Every entry that follows needs to be repeated exactly.

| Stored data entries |
◇ ◇ ◇ ◇

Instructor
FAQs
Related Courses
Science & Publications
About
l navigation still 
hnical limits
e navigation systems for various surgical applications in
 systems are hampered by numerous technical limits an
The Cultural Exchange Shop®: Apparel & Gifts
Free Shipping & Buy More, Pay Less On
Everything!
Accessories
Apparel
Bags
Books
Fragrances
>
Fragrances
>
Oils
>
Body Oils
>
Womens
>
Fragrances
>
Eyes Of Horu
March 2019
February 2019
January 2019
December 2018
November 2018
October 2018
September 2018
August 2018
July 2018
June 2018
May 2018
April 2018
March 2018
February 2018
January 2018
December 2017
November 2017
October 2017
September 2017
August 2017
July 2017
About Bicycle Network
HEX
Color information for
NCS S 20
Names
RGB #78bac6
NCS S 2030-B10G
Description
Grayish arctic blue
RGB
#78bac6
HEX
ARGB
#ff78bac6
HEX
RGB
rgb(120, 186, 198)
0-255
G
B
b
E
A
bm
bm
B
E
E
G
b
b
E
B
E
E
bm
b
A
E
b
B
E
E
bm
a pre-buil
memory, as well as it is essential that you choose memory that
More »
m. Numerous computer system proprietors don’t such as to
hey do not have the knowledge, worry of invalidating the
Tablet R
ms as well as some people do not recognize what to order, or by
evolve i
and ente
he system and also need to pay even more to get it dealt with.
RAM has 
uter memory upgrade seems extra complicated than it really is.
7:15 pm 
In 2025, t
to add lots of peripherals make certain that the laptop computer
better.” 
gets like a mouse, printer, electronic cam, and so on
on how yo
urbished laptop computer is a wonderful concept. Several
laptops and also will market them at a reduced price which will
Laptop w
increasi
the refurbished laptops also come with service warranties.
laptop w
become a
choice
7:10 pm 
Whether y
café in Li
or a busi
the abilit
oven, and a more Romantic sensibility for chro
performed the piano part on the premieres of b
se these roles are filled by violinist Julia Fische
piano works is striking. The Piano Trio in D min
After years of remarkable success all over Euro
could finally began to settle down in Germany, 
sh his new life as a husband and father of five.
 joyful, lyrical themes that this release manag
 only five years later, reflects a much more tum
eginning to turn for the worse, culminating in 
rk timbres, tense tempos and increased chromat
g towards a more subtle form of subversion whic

◇ ◇ ◇ ◇

| YOUR SOLUTION |
Instructor
FAQs
Related Courses
Science & Publications
About
l navigation still 
hnical limits
e navigation systems for various surgical applications in
 systems are hampered by numerous technical limits an
The Cultural Exchange Shop®: Apparel & Gifts
Free Shipping & Buy More, Pay Less On
Everything!
Accessories
Apparel
Bags
Books
Fragrances
>
Fragrances
>
Oils
>
Body Oils
>
Womens
>
Fragrances
>
Eyes Of Horu
March 2019
February 2019
January 2019
December 2018
November 2018
October 2018
September 2018
August 2018
July 2018
June 2018
May 2018
April 2018
March 2018
February 2018
January 2018
December 2017
November 2017
October 2017
September 2017
August 2017
July 2017
About Bicycle Network
HEX
Color information for
NCS S 20
Names
RGB #78bac6
NCS S 2030-B10G
Description
Grayish arctic blue
RGB
#78bac6
HEX
ARGB
#ff78bac6
HEX
RGB
rgb(120, 186, 198)
0-255
G
B
b
E
A
bm
bm
B
E
E
G
b
b
E
B
E
E
bm
b
A
E
b
B
E
E
bm
a pre-buil
memory, as well as it is essential that you choose memory that
More »
m. Numerous computer system proprietors don’t such as to
hey do not have the knowledge, worry of invalidating the
Tablet R
ms as well as some people do not recognize what to order, or by
evolve i
and ente
he system and also need to pay even more to get it dealt with.
RAM has 
uter memory upgrade seems extra complicated than it really is.
7:15 pm 
In 2025, t
to add lots of peripherals make certain that the laptop computer
better.” 
gets like a mouse, printer, electronic cam, and so on
on how yo
urbished laptop computer is a wonderful concept. Several
laptops and also will market them at a reduced price which will
Laptop w
increasi
the refurbished laptops also come with service warranties.
laptop w
become a
choice
7:10 pm 
Whether y
café in Li
or a busi
the abilit
oven, and a more Romantic sensibility for chro
performed the piano part on the premieres of b
se these roles are filled by violinist Julia Fische
piano works is striking. The Piano Trio in D min
After years of remarkable success all over Euro
could finally began to settle down in Germany, 
sh his new life as a husband and father of five.
 joyful, lyrical themes that this release manag
 only five years later, reflects a much more tum
eginning to turn for the worse, culminating in 
rk timbres, tense tempos and increased chromat
g towards a more subtle form of subversion whic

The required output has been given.